Erosion and warming are putting Himalayan villagers at risk, a reader notes. Other letters topics: Iranian oil, GM food, Syria, Emiratisation and renewable energy.
Villages need tourist revenue
I refer to your news story Iranian oil shipment for India cancelled (February 4). I believe that sanctions by the US and the EU to halt Tehran's nuclear programme make Iran increasingly reliant on exports to India, China and Russia to maintain its cash flow.
Of these three countries, India in particular has been trying to replace its Iranian imports from another source, Saudi Arabia.
India's defence minister AK Antony was in Riyadh in February reportedly to ask for assistance and replace the oil Iran.
It is strange knowing that Saudi Arabia and Iran were on the same side during the famous 1973 oil embargo against the US and Europe as a reaction to their support of Israelis in the war against Arabs.
Today, Saudi Arabia does not believe that Iran's nuclear programme is purely for peaceful purposes and seeks to replace Iranian oil supplies to India and to other countries if needed.
Ayse Arzu Caglayan, Turkey
Annan mission unlikely to work
Your article Annan trying to sell the impossible (February 4) was good to read and it is right in saying Kofi Annan's mediation mission in Syria is impossible.
When Mr Annan was the UN's secretary general, his rigorous efforts to solve the Iraq issue at the time failed. The new task in Syria is unlikely to yield any results.
The Syrian people and President Bashar Al Assad should engage in a dialogue for a peaceful transition.
K Ragavan, India
Avoid statements of vested interest
The problem with stating "most agricultural experts maintain that [genetically modified] food poses no health hazards" in Experts call for checks on GM food (March 2) is that you may be asking questions of those who have a vested interest in promoting GM food.
There has been a lot of negative research results on genetically modified food.
To continue on the GM road, companies like Monsanto in the US, have bought up numerous companies selling non-GM seed to gradually make it impossible to buy anything other than GM seed in the future.

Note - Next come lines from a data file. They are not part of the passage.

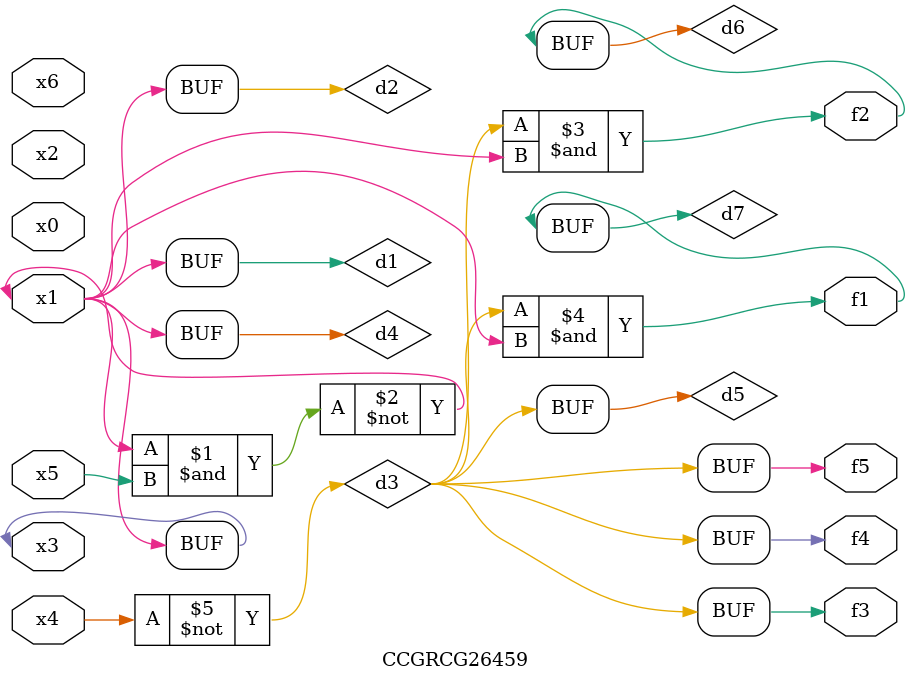
<source format=v>
module CCGRCG26459(
	input x0, x1, x2, x3, x4, x5, x6,
	output f1, f2, f3, f4, f5
);

	wire d1, d2, d3, d4, d5, d6, d7;

	buf (d1, x1, x3);
	nand (d2, x1, x5);
	not (d3, x4);
	buf (d4, d1, d2);
	buf (d5, d3);
	and (d6, d3, d4);
	and (d7, d3, d4);
	assign f1 = d7;
	assign f2 = d6;
	assign f3 = d5;
	assign f4 = d5;
	assign f5 = d5;
endmodule

</source>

Given the health issues that are suffered by so many people in the population, surely the first priority for governments should be ensuring that their citizens consume food that is proven to be safe.
AK Wells, UK
Do not damage a tourism marvel
The article Super Sherpa in new trek to warn of floods (March 4) was very illuminating to read, though heart breaking.
I hope that tourists keep going to the villages in the Himalayan foothills of the world's tallest mountain and keep providing these villagers with employment and a source of income. But I fear, at the same time, that being too poor to move away from riverbeds and too dependent on water for crops and cooking may cause the death of so many Himalayans in case of floods.
The Himalayas are a fragile environment seismically and tectonically and some slopes are deforested and exposed to accelerated erosion for sure.
The effect of tourism is supposed to be good economically and culturally; its effect must be limited in order for human and wildlife habitations to survive.
Dilara Akay, Turkey
Equality in jobs helps Emiratis
Something missing in the workforce (March 4) is missing some key points.
As a business owner, I'm afraid to hire an Emirati not because I'm afraid to try but because we cannot fire an Emirati once hired.
What if I do get someone who is a bad employee?
Do I have to pay that person the rest of their life? What about pensions costs?
If hiring of Emiratis were the same as hiring any other nationality, you would see a change in hiring practices by private employers like myself.
Jai Surendra, Dubai
Seychelles project opens new doors
Your report Abu Dhabi blows hot for Seychelles power (March 4) was highly informative.
The project represents the fact that the Seychelles has genuinely entered the path to embrace renewable energy for its sustainable development.
It also represents the fact that the UAE has positively supported the development and deployment of renewable-energy technologies worldwide.
The Abu Dhabi-Seychelles route was launched by Etihad Airways in November 2011 to develop tourism relations besides green-energy project relations.